The port’s approach to thwarting such attacks, including cyber threats, includes using its experienced in-house information team, reputable private contractors, and federal and state law enforcement professionals to both monitor threats and build a better understanding of how best to combat them. Specific tactics include required online monthly training sessions for the entire port team, specialized “sweeps” of new equipment, and constant testing of existing security measures. Regular communication among the port’s users, equipment manufacturers, law enforcement, and the industry is also critical to maintaining a secure environment.
A Shift in Thinking
Similar to Ihrie, Costa’s manifold roles and perspectives enable him to see cybersecurity as far more than a one-size-fits-all problem or solution.
“Cyber education in general has to be planned in such a way that you understand your target population,” he said. “Otherwise you can’t reach them.”

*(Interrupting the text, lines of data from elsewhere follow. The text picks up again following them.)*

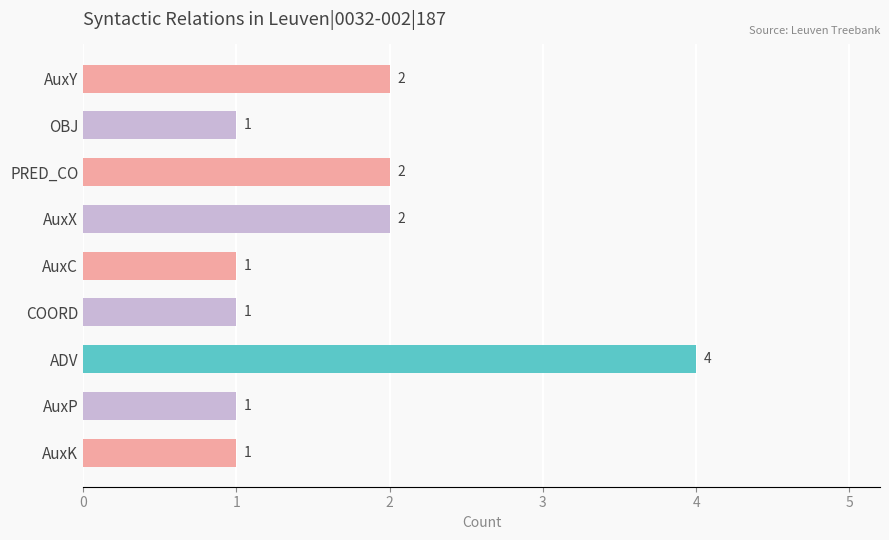

Reading top to bottom, extract all data points from this chart.

AuxY=2	OBJ=1	PRED_CO=2	AuxX=2	AuxC=1	COORD=1	ADV=4	AuxP=1	AuxK=1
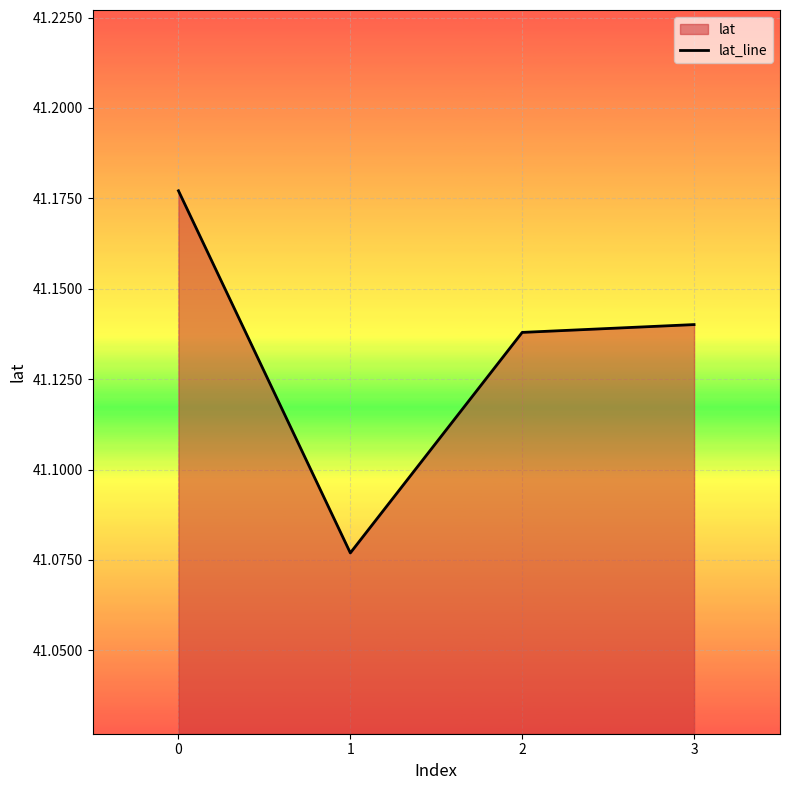

Is it true that the value at 0 is 41.2?

True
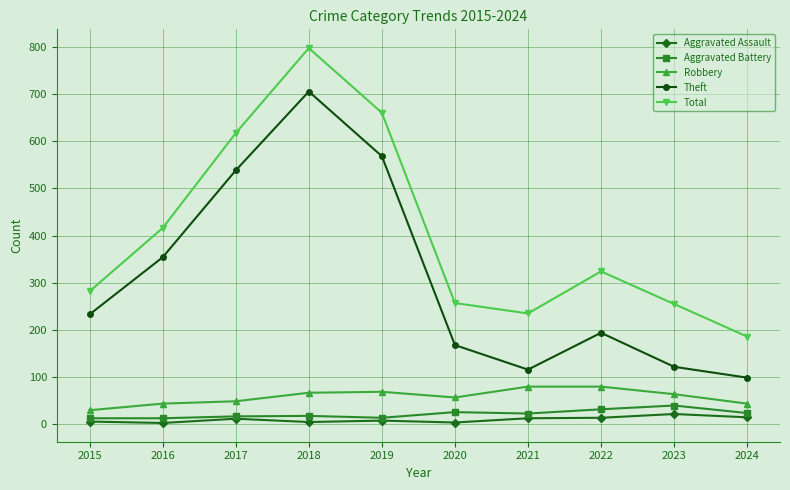

What is the average value of the Total series?

403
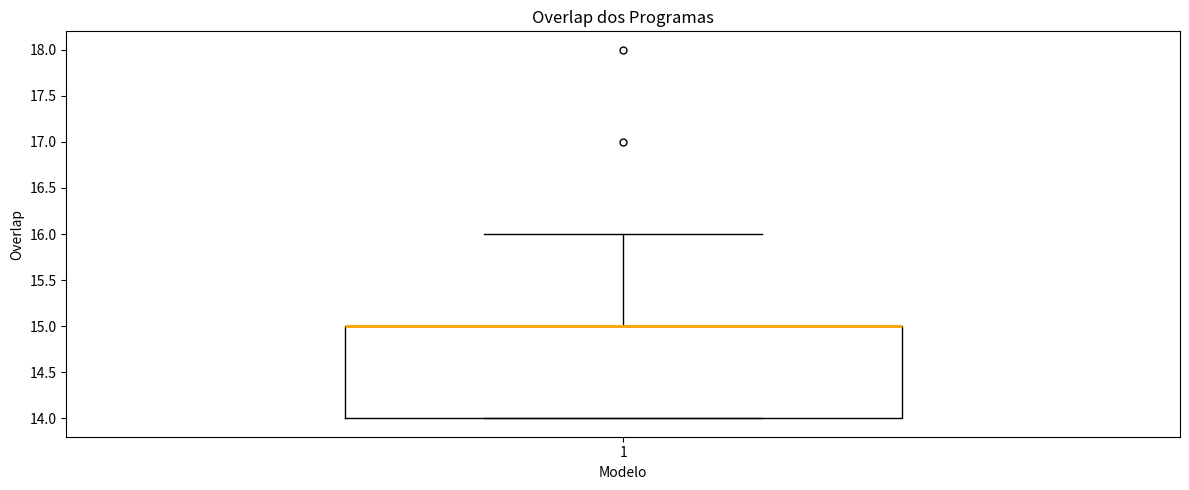

Read this box plot against the y-axis: the position of the median line, the range covered by the box, and the ends of both whiskers. The values are not printed on the chart, so give them approximately, as read against the axis.

median 15 (drawn on the box's upper edge), box 14 to 15, whiskers 14 to 16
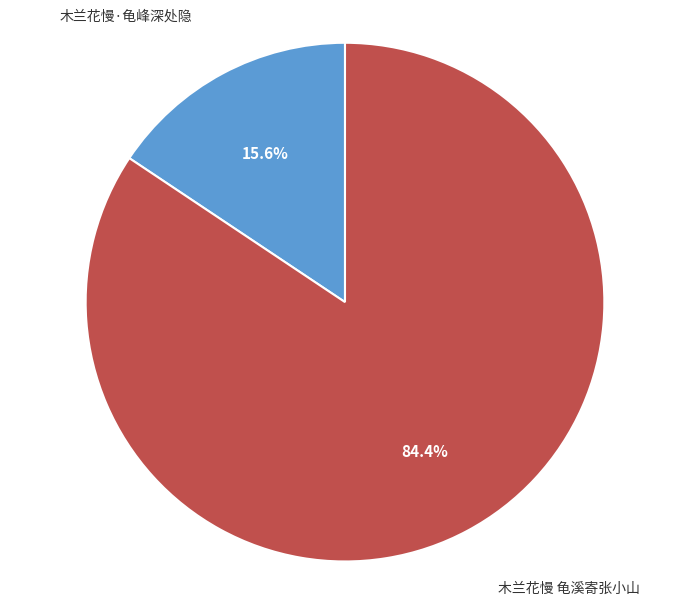

Is 木兰花慢·龟峰深处隐 the majority of the pie?

No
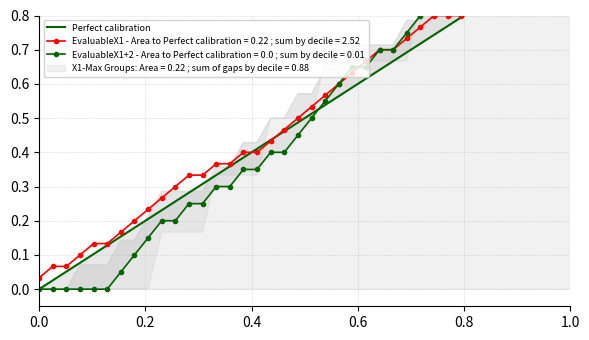

The value at 30 is 0.2. True or false?

False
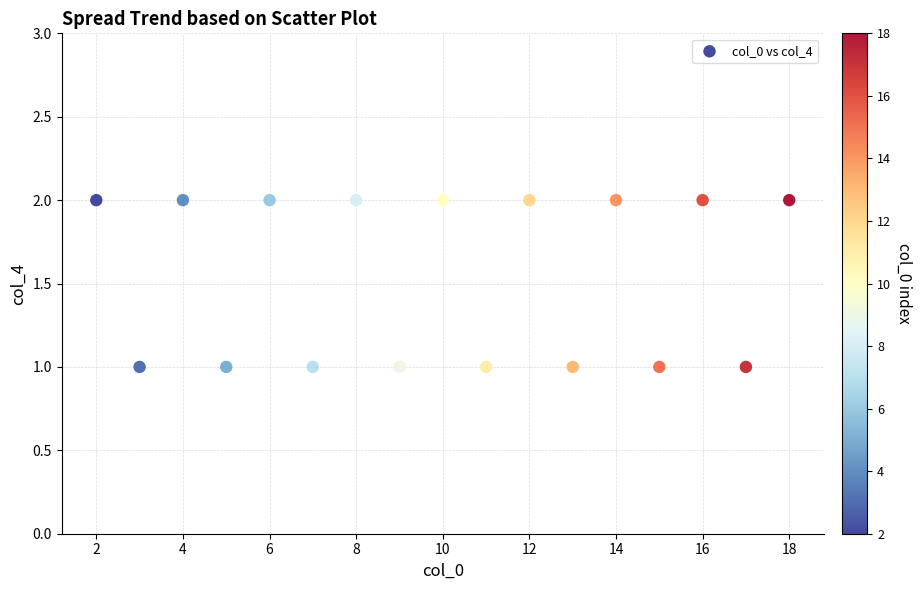

What is the range of X values (max minus min)?

16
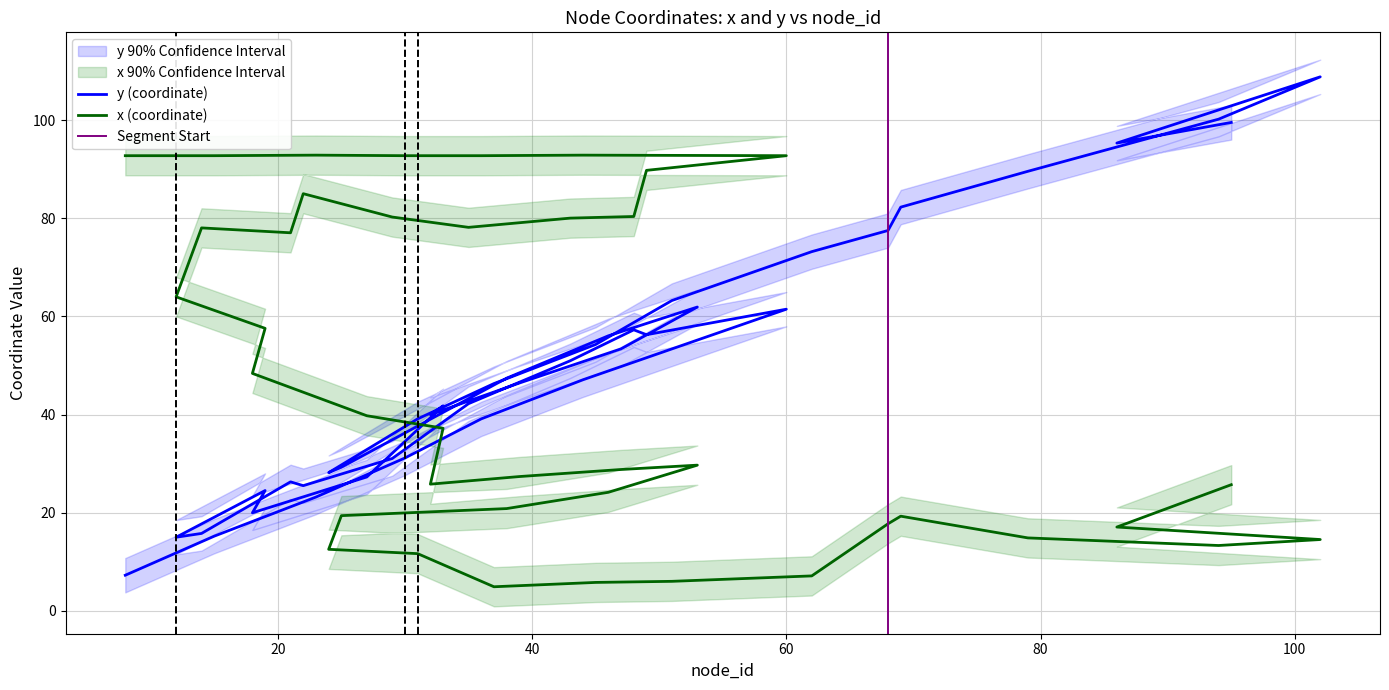

True or false: y and x cross at least once.

True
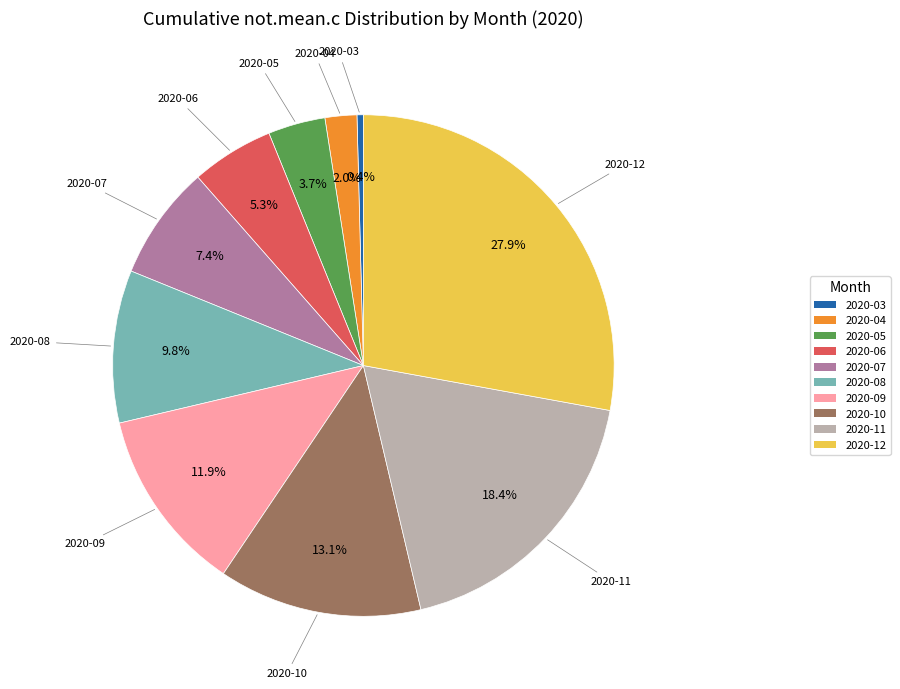

Does 2020-09 represent more than half of the total?

No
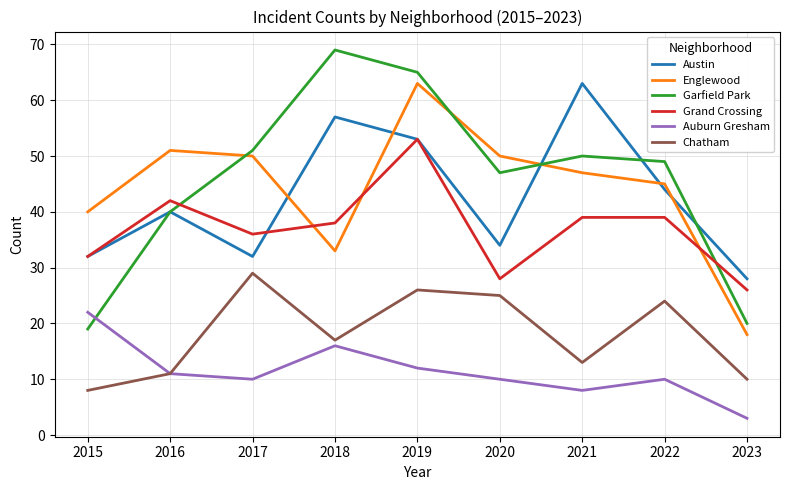

List the labels in order of Chatham value, smallest first.

2015, 2023, 2016, 2021, 2018, 2022, 2020, 2019, 2017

In other words, a computer scientist and a mechanical engineer are going to see things very differently. And when they all don’t have a seat at the table when building a new system, Costa said, you end up with a “Frankenstein” — born of siloed thinking, piecemeal construction, and ripe with vulnerabilities, and complicated by the reality that many IoT components were never designed to be upgraded.
But Virginia nonetheless is making progress, Costa said, with most larger enterprises and government agencies quickly understanding the need to lead the development of new systems with cybersecurity at the forefront.
Locking the Door
Here’s the strange parallel between cyber intrusions, from malware to ransomware, and the countermeasures being deployed specifically to disarm the threats. It’s almost insignificant at first. And then momentum builds.
“The first compromise can be very small and then they grow from that,” Costa said of typical intrusions he researches. “It can be months before companies know they’re compromised.”
Similarly, defensive efforts can add up exponentially. But it requires that “A-ha” moment, an awareness that can make a stakeholder as vulnerable as a system.
“If you don’t see the problem, you don’t need a solution,” Costa added.
At VIPC, Ihrie is looking years down the road, primarily at defense and aerospace security. He and his colleagues are also looking to leverage the progress that the private sector is making.
“Are there places where there’s interesting entrepreneurial activity in a future-looking technology where we can do something to move the needle?” he asked.
Virginia’s critical infrastructure is by and large a hardened fortress built on best practices and the talents of among the most forward-thinking workforces in the nation. But more than that, it’s gaining ground when it comes to hardening its critical infrastructure out of the gates — embracing a cyber-first development approach to systems and solutions.
“The future is taking cybersecurity awareness to a different level,” Costa said.